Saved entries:

= = = =

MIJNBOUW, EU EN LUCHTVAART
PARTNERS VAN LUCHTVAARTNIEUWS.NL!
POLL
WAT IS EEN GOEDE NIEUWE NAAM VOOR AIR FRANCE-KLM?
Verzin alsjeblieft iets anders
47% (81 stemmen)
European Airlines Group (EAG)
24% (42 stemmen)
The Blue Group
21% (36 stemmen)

= = = =

PROBLEM DESCRIPTION: Write out the data a second time, exactly the same.

TASK SOLUTION:
MIJNBOUW, EU EN LUCHTVAART
PARTNERS VAN LUCHTVAARTNIEUWS.NL!
POLL
WAT IS EEN GOEDE NIEUWE NAAM VOOR AIR FRANCE-KLM?
Verzin alsjeblieft iets anders
47% (81 stemmen)
European Airlines Group (EAG)
24% (42 stemmen)
The Blue Group
21% (36 stemmen)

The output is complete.